Stored items:
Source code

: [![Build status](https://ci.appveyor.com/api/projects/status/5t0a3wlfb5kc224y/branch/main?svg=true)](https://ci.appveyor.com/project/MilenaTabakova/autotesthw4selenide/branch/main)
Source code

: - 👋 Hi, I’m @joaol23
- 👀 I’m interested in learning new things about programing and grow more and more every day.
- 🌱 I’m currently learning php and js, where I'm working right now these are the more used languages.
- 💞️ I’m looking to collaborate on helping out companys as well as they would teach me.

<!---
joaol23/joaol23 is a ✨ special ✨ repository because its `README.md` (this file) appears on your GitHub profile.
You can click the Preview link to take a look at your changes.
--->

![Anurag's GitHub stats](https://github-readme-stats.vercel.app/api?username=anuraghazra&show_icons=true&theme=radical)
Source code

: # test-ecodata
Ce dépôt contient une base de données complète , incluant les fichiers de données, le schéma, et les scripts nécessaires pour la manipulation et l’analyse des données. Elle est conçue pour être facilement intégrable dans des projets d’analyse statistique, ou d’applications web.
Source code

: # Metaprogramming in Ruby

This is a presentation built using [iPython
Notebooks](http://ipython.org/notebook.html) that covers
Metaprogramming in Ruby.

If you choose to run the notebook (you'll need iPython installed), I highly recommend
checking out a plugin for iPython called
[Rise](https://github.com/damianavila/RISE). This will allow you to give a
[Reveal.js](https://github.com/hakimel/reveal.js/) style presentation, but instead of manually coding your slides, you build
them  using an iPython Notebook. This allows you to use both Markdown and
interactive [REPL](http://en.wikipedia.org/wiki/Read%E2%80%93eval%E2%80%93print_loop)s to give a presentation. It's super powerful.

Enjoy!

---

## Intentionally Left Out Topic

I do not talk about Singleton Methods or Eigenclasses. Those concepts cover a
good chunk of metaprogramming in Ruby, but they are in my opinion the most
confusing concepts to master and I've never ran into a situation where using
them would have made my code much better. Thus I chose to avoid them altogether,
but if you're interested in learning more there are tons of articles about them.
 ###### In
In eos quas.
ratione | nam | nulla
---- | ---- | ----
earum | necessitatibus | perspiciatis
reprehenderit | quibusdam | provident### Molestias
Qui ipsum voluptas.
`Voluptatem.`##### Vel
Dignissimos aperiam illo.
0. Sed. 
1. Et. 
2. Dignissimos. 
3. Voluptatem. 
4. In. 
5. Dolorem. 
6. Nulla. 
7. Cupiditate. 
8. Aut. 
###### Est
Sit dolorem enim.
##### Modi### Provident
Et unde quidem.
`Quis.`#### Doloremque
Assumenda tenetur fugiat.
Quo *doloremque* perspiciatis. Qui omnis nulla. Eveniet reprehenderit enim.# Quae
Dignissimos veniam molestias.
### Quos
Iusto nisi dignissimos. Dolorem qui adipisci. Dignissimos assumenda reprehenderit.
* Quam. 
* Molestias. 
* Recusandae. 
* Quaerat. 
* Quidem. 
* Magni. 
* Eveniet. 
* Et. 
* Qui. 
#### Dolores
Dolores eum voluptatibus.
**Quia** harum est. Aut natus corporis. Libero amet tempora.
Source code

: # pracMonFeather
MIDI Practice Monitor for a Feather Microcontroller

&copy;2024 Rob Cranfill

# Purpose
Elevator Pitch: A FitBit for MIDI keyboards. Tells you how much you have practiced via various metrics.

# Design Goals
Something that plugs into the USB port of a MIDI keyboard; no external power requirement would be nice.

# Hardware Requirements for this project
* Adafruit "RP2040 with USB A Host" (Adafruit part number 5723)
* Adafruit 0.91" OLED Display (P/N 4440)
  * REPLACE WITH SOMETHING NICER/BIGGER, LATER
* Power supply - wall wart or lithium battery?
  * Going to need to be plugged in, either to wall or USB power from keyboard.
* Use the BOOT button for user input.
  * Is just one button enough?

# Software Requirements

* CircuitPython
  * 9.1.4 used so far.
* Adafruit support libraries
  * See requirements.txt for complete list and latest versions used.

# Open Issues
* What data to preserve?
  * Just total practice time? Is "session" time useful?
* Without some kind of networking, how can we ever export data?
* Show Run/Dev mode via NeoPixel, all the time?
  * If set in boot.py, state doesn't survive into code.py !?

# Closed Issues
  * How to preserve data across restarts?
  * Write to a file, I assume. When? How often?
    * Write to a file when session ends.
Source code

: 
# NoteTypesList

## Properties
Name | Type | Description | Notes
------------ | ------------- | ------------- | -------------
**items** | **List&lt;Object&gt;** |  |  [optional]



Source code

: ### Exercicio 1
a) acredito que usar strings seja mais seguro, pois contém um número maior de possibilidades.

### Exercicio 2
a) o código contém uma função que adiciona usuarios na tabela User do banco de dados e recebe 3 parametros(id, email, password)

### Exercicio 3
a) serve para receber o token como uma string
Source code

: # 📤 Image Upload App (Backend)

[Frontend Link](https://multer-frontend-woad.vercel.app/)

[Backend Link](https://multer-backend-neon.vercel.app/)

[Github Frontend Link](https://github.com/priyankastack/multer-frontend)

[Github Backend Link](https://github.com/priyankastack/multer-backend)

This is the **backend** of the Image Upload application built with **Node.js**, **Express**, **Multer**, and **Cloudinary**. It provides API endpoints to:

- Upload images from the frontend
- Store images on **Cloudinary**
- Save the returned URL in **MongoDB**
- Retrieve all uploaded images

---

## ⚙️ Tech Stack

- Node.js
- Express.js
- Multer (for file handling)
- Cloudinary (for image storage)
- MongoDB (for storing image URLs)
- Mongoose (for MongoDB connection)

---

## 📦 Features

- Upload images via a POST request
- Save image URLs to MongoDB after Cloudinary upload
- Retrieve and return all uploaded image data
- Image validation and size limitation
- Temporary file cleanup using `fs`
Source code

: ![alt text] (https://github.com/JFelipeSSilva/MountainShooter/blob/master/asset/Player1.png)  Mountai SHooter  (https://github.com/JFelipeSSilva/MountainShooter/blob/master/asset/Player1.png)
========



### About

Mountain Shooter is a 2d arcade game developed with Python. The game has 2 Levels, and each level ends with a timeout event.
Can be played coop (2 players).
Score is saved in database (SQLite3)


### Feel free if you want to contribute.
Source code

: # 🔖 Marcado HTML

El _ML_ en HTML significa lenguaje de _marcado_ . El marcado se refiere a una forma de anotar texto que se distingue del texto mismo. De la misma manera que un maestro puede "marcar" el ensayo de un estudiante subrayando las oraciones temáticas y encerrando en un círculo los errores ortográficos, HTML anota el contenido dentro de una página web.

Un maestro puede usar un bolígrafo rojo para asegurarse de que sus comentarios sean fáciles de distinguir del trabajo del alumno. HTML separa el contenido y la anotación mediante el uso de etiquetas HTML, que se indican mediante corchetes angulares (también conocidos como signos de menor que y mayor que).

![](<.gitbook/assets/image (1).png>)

What to produce: Find every line in the items that contains the word "learning", paying attention to case, and copy each of those lines.

Finished exercise:
- 👀 I’m interested in learning new things about programing and grow more and more every day.
- 🌱 I’m currently learning php and js, where I'm working right now these are the more used languages.
but if you're interested in learning more there are tons of articles about them.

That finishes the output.